Explore the material -
**A.** Reproduce the passage of the frog tank thread that opens with the words containing "## chesney (Jan" and closes with "I was at it.".
**B.** Write what follows the frog tank thread from the point where it stops.
───── Excerpt ─────
# Full tank shots and frog room (Pic Heavy)



## chesney (Jan 18, 2007)

Some people on another forum had asked me to post some tank pics on that board. I figured I'd post them here too while I was at it. 

55g Basti trio hex 





















55g Leuc pair hex






























55g Mint Terribilis tank












55g Orange Terribilis tank












33g Giant Orange flat back hex 












30g Azureus tank












30g Regina tank












20g Cobalt tank












20g Citronella tank












20g Powder Blue tank












10g froglet grow out tank (there are many of these and they are all similar)


----------



## ChrisK (Oct 28, 2008)
───── Supplied records ─────
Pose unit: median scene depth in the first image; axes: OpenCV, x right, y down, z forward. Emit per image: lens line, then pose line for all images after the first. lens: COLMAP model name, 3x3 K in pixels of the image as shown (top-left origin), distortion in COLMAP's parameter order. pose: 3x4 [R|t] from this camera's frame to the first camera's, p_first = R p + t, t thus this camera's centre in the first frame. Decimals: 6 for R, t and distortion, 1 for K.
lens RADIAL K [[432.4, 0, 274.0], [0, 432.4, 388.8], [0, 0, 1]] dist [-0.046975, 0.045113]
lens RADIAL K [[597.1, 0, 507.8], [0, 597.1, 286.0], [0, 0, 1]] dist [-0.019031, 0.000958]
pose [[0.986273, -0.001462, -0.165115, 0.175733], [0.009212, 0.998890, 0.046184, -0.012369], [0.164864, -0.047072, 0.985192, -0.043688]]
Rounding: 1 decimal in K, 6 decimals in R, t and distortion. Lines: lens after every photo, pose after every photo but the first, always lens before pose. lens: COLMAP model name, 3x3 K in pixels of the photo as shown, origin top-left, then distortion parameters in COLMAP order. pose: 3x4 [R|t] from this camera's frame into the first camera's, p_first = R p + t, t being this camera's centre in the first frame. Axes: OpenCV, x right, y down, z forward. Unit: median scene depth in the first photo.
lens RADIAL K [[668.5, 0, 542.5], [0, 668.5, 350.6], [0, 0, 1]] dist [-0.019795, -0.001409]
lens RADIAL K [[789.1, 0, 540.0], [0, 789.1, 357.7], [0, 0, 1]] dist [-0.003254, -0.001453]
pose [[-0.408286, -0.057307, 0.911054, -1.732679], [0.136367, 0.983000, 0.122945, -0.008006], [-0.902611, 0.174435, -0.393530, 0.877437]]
─────
Answers to the tasks -
**A.**
## chesney (Jan 18, 2007)

Some people on another forum had asked me to post some tank pics on that board. I figured I'd post them here too while I was at it.

**B.**
This is a strange comment after seeing all those cool tanks, but that's a great idea you had draping the plant outside the basti hex - i just did something similar with the 29 gallon uyama tank, it was holding/growing plants in it before i used it for frogs, i didn't put a background on it because it's only temporary but i put all the plants that it was holding right outside the tank up against the back so that they get the light from it and it makes the frogs more secure


----------



## Julio (Oct 8, 2007)

very nice, i guess you like Hex tanks, huh? i love the basti tank.


----------



## thedude (Nov 28, 2007)

wow very nice tanks. guess you really like ponds too


----------



## Link3898 (Sep 18, 2008)

i like the layout of that azureus tank  ive been thinking i need to redo mine but have had a mental block on how i wanted it to look... so that helped in figguring out some things!


overall everything looks good and everyone fat and happy 

*two thumbs*


----------



## frogparty (Dec 27, 2007)

I am a big fan of the hex tanks as well


----------



## chesney (Jan 18, 2007)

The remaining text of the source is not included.